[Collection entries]
Content starts

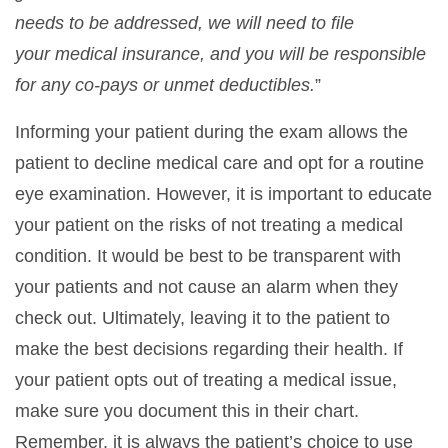
needs to be addressed, we will need to file
your
medical insurance, and you will be responsible
for any co-pays or unmet deductibles.
”
Informing your patient during the exam allows the
patient to decline medical care and opt for a routine
eye examination. However, it is important to educate
your patient on the risks of not treating a medical
condition. It would be best to be transparent with
your patients and not cause an alarm when they
check out. Ultimately, leaving it to the patient to
make the best decisions regarding their health. If
your patient opts out of treating a medical issue,
make sure you document this in their chart.
Remember, it is always the patient’s choice to use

Content ends

• _Activity_
All of the data is to be transcribed exactly, with images omitted.

• _Written answer_
needs to be addressed, we will need to file
your
medical insurance, and you will be responsible
for any co-pays or unmet deductibles.
”
Informing your patient during the exam allows the
patient to decline medical care and opt for a routine
eye examination. However, it is important to educate
your patient on the risks of not treating a medical
condition. It would be best to be transparent with
your patients and not cause an alarm when they
check out. Ultimately, leaving it to the patient to
make the best decisions regarding their health. If
your patient opts out of treating a medical issue,
make sure you document this in their chart.
Remember, it is always the patient’s choice to use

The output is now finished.